• _Exercise materials_:
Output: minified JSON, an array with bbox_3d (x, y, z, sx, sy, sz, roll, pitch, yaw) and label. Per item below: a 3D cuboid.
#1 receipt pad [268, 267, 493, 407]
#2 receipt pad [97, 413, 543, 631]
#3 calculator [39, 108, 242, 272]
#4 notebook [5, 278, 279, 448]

...

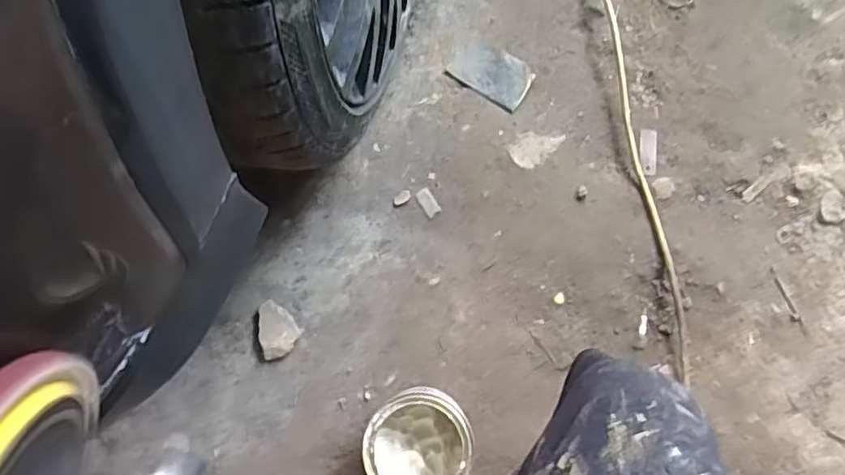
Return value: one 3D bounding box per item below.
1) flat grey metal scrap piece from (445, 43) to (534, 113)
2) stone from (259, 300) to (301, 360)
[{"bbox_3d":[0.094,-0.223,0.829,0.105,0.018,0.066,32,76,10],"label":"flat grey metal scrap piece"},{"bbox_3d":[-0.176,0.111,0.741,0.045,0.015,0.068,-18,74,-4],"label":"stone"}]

• _Exercise brief_:
Write down again, exactly as given, only the lines above that fall from the line with "#3 calculator [39, 108, 242, 272]" to the line with "#4 notebook [5, 278, 279, 448]", inclusive.

• _Answer box_:
#3 calculator [39, 108, 242, 272]
#4 notebook [5, 278, 279, 448]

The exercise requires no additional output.